A FACTORY worker has thanked the ambulance team who saved his life after he went into cardiac arrest four times.

Rhys Parker was asleep in bed at his home in Newbridge one morning when his girlfriend noticed he was making a loud snoring noise.

After discovering that he was unresponsive, Ceri Ann Cleverly dialled 999 and began performing CPR after carefully moving him onto the floor.

Welsh Ambulance Service paramedic Mark Sutherland was quickly on the scene, followed by ambulance crew Mike Cashman and Dave Evans.

They delivered shocks to the 31-year-old using a defibrillator, as well as giving adrenaline, and were able to successfully resuscitate him.

Ceri Ann, who learnt CPR through a first aid course at work, said: “I woke and I thought Rhys was snoring at first, so I tapped him on the shoulder.

“He rolled back as a dead weight which is when I noticed he wasn’t snoring, it was him gasping for air.

“I quickly called for an ambulance and pulled him off the bed with a sheet, and started administering CPR.

“He stopped breathing at one point and they couldn’t bring him back until they gave him adrenaline.”

Rhys went into cardiac arrest twice in the back of the ambulance on route to the Royal Gwent Hospital after falling ill on Wednesday 30 August, and once more after arriving.

Fortunately medical teams were able to resuscitate him on each occasion, but he had to be sedated in hospital.

He was transferred to a specialist heart centre at the Royal Brompton Hospital in London as his heart was only functioning at 10 per cent of its capacity.

It was there that it was discovered that Rhys was born with Wolff-Parkinson-White syndrome, a condition that causes the heart to beat abnormally fast for periods of time.

In order to counter its impact, hospital specialists performed a procedure called catheter ablation, which is used to selectively destroy areas of the heart that are causing a rhythm problem.

After eleven days in London, Rhys was taken back to the Royal Gwent Hospital by helicopter and once it was safe to do so, he was brought out of sedation.

He returned home two weeks ago and has since met paramedic Mark to thank him in person for helping to save his life.

Rhys said: “They were excellent to be honest. It was a fast response and I thought they were brilliant.

“It was nice to meet Mark, he was saying how glad he was to see I was okay and I couldn’t thank him enough. He was the first on the scene and basically the person who kept me alive.

“If Ceri-Ann didn’t start CPR then things could also have been different. It’s well worth learning, and it definitely saves lives.”

While Rhys is feeling better physically, he will need to undergo neurological therapy as part of his rehabilitation, and is being supported by his girlfriend of eight years Ceri-Ann.

He added: “It was quite bizarre because right up until it happened I felt fit as a fiddle. All I can remember is being in the Royal Gwent, I can’t remember being in London.

“I’m up and about now, and I feel like I’m back to myself but I’ve just got some neurological issues with how I process information.

“I’m so glad I’m back, and very thankful to the hospital and all the team that they didn’t give up on me.”

Ceri Ann, who works in the same site as Rhys as an IT technician, said she was relieved by his recovery.

She said: “We just feel so lucky and blessed that the ambulance got there so quickly, everybody did what they could for him and he’s come out of it.

“He’s always been fit and well, and he does jiu-jitsu. We moved into our new house in June and he and his father renovated the whole place. We’d literally only just settled when this happened.

“I was ecstatic when they woke him up, and the fact he could talk was all I needed, nothing else mattered.”

Paramedic Mark said: “It’s fantastic to know that Rhys has recovered, because he’s only a young man.

“I remember on the morning that Ceri Ann met me outside she was understandably quite distraught. Rhys was upstairs on the floor and had stopped breathing.

“I put a defibrillator on him and after the crew turned up we managed to get him breathing. It was so nice to see him looking better now.”

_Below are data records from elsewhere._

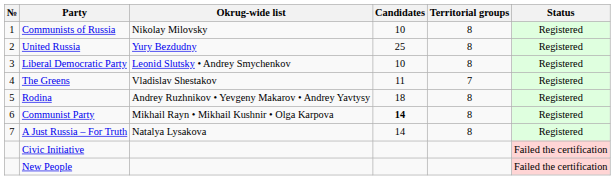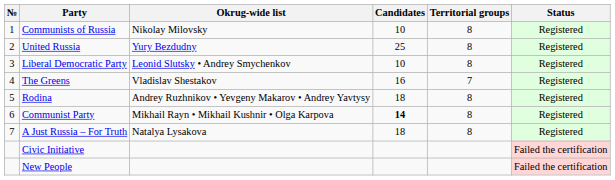The Greens | Candidates: 11 -> 16
A Just Russia – For Truth | Candidates: 14 -> 18
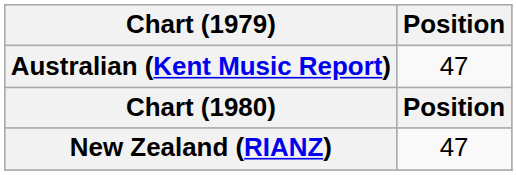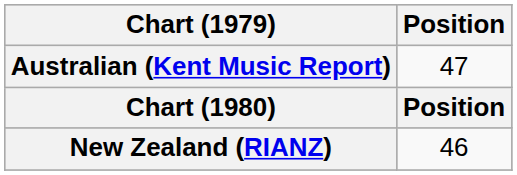New Zealand (RIANZ) | Position: 47 -> 46
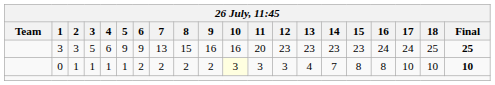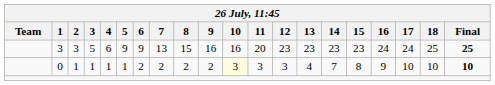0 | 16: 8 -> 9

Calls where a patient is unconscious and has stopped breathing, are categorised as RED under the Welsh Ambulance Service’s new clinical response model, and have a time target of eight minutes.

The Trust is also measured on whether it achieves return of spontaneous circulation for cardiac arrest patients as part of the Emergency Ambulance Service Committee’s Ambulance Quality Indicators.

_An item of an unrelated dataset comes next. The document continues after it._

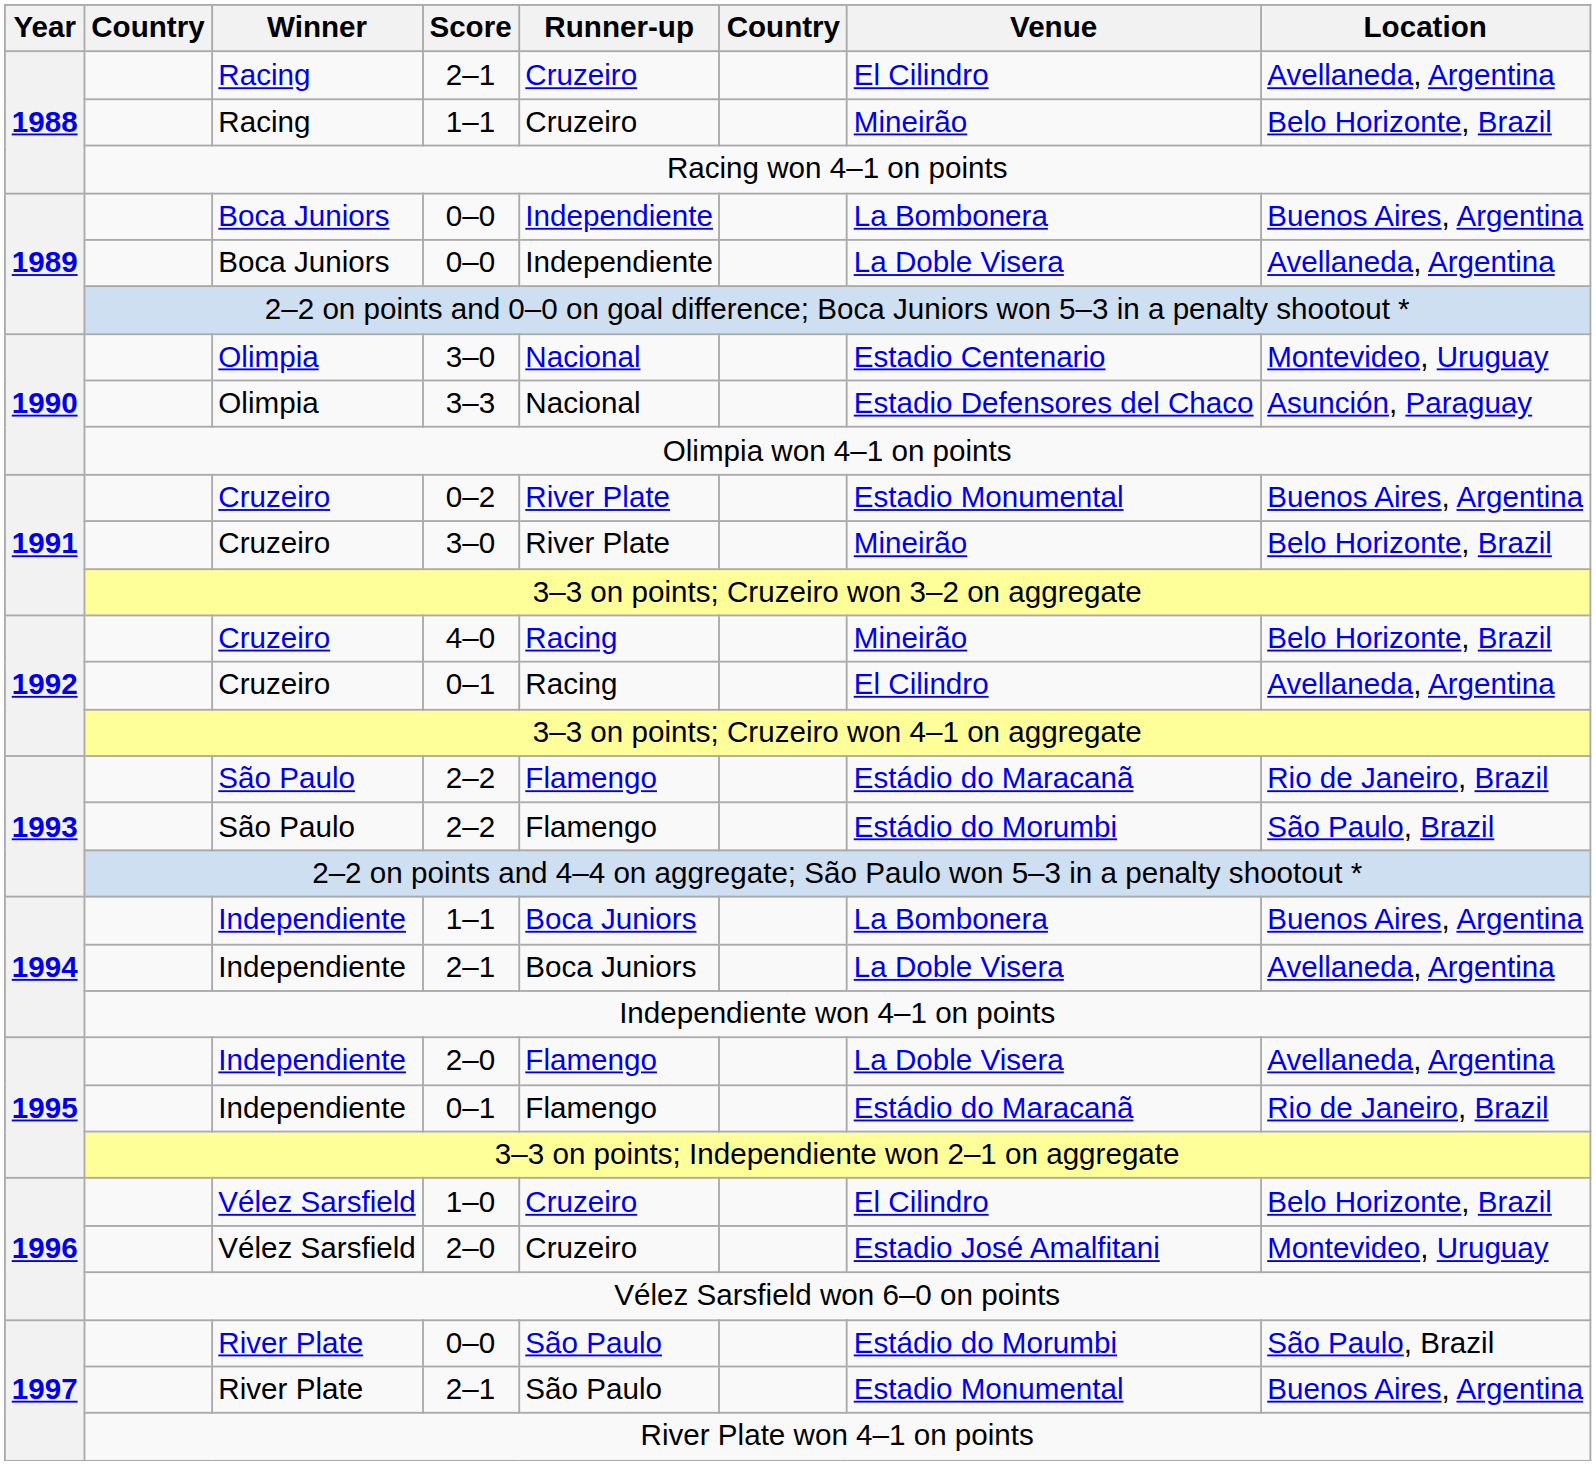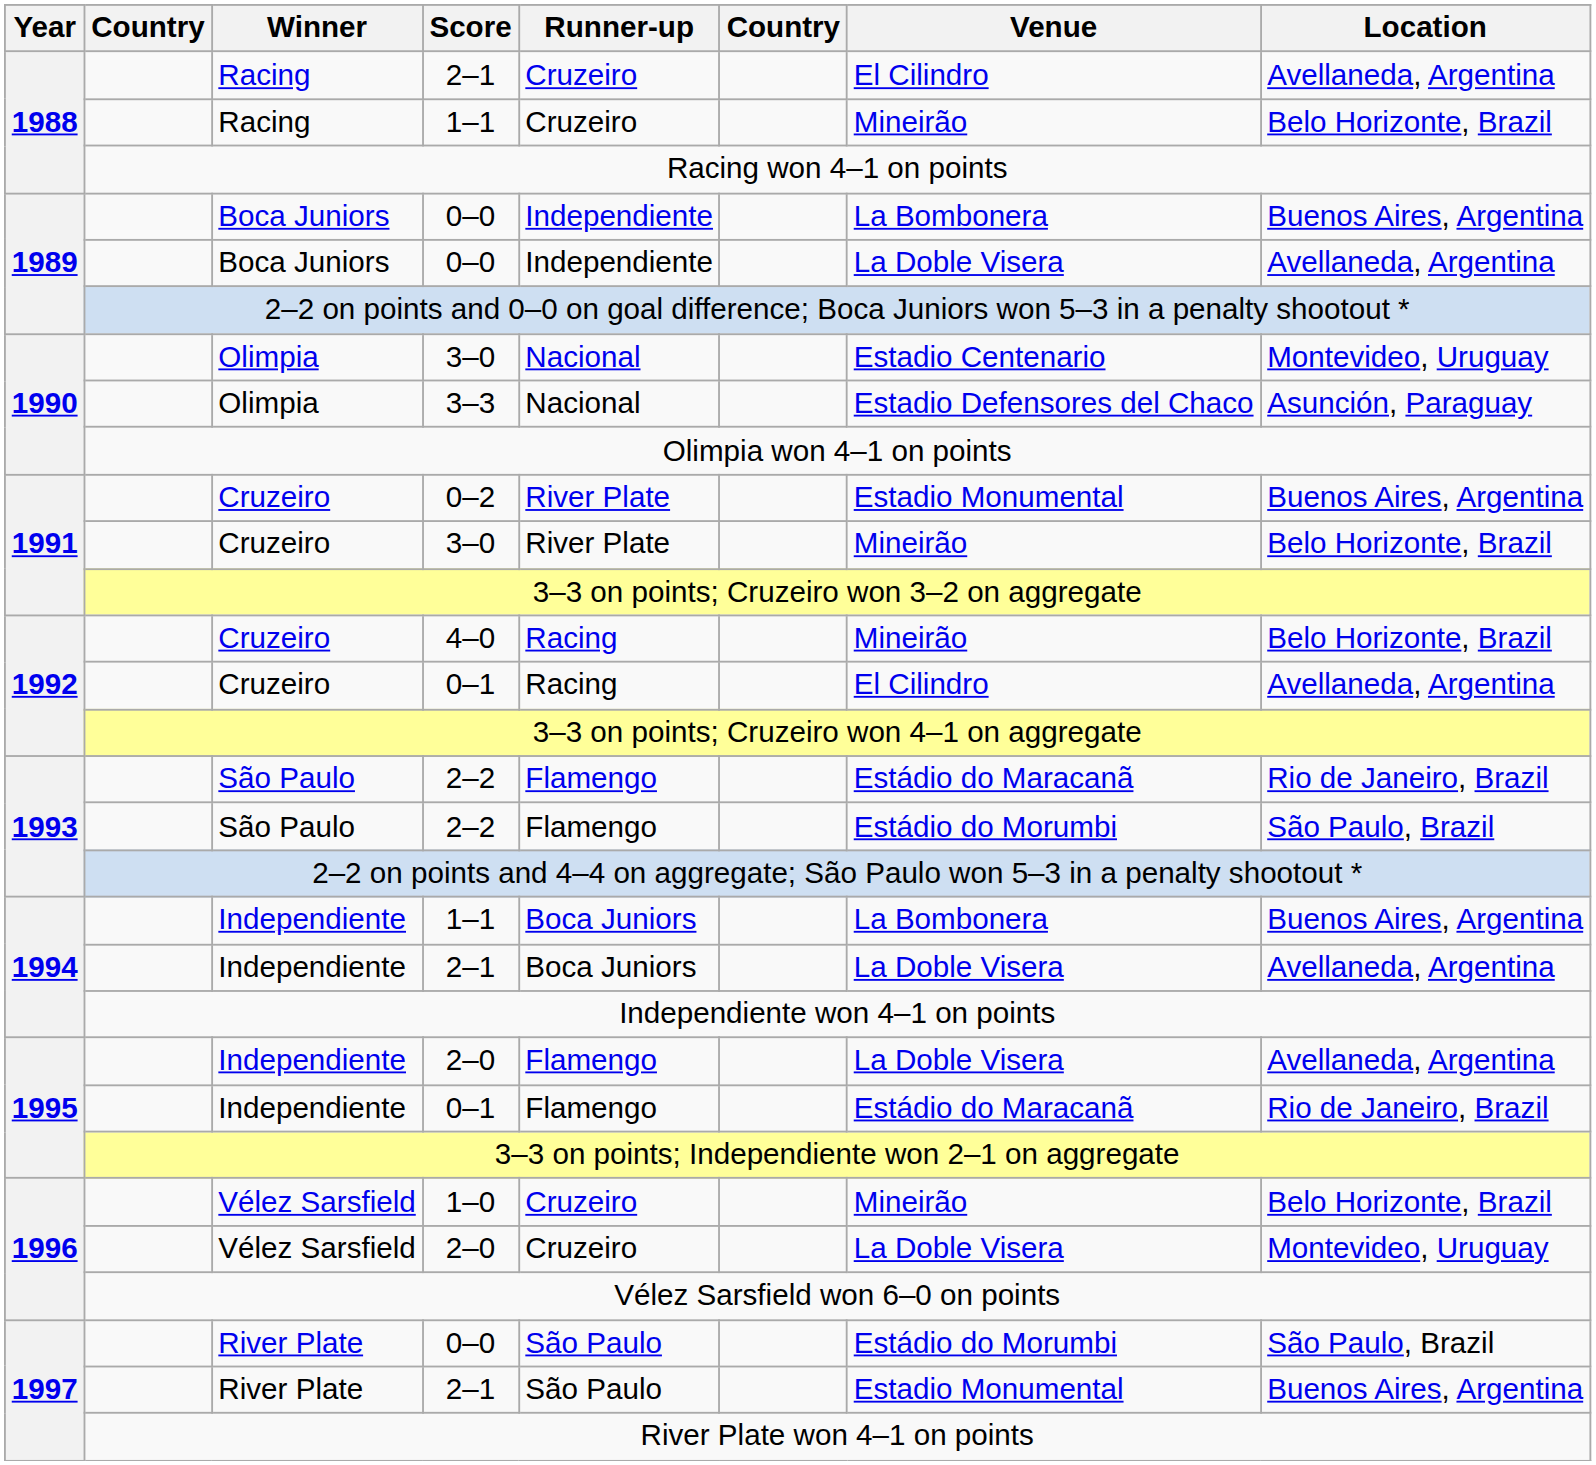1–0 | Venue: El Cilindro -> Mineirão
Vélez Sarsfield / 2–0 | Venue: Estadio José Amalfitani -> La Doble Visera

On Monday (16 October 2017) the service trained more than 12,000 school children across Wales to carry out CPR to help someone who has suffered a cardiac arrest, and Rhys’s story reinforces the importance of learning this lifesaving skill.

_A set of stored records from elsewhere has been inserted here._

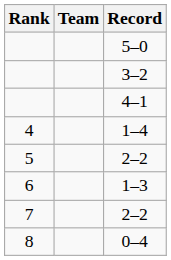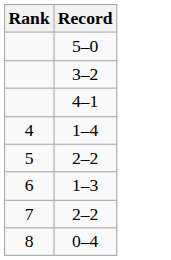- column: Team
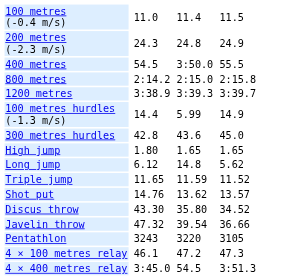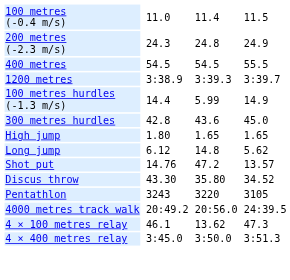400 metres | column 5: 3:50.0 -> 54.5
- row: 800 metres | 2:14.2 | 2:15.0 | 2:15.8
- row: Triple jump | 11.65 | 11.59 | 11.52
Shot put | column 5: 13.62 -> 47.2
- row: Javelin throw | 47.32 | 39.54 | 36.66
+ row: 4000 metres track walk | 20:49.2 | 20:56.0 | 24:39.5
4 × 100 metres relay | column 5: 47.2 -> 13.62
4 × 400 metres relay | column 5: 54.5 -> 3:50.0
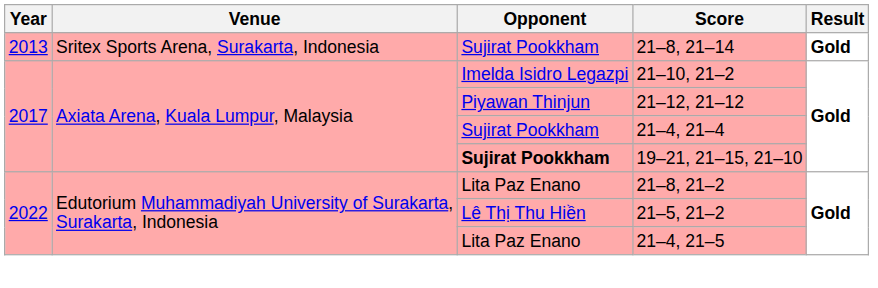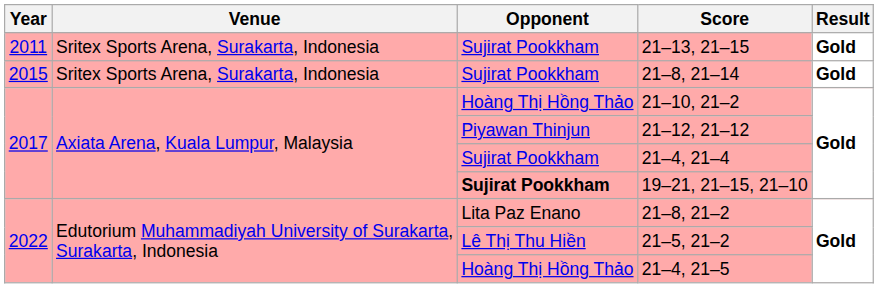+ row: 2011 | Sritex Sports Arena, Surakarta, Indonesia | Sujirat Pookkham | 21–13, 21–15 | Gold
21–8, 21–14 | Year: 2013 -> 2015
21–10, 21–2 | Opponent: Imelda Isidro Legazpi -> Hoàng Thị Hồng Thảo
21–4, 21–5 | Opponent: Lita Paz Enano -> Hoàng Thị Hồng Thảo
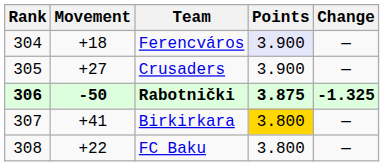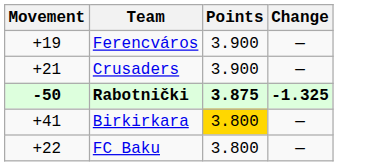- column: Rank | 304 | 305 | 306 | 307 | 308
Ferencváros | Movement: +18 -> +19
Ferencváros | Points: lavender background -> no background
Crusaders | Movement: +27 -> +21
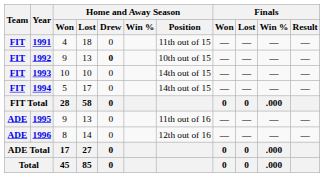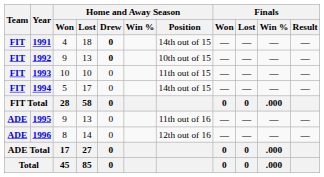1991 | Home and Away Season / Drew: normal -> bold
1991 | Home and Away Season / Position: 11th out of 15 -> 14th out of 15
1993 | Home and Away Season / Position: 14th out of 15 -> 11th out of 15
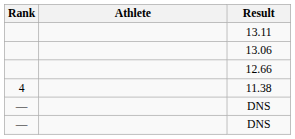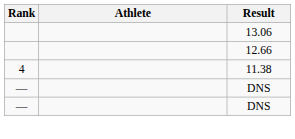- row: 13.11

Director of Operations Richard Lee said: “This is a fantastic story which demonstrates why the improvements we have made to our RED response times are so vital. Every second counts when somebody is in cardiac arrest.

“Ceri Ann called us quickly and started CPR. From that point forward our call taker, allocator, response car and ambulance crew were able to make sure that this story has the happy ending that it has.”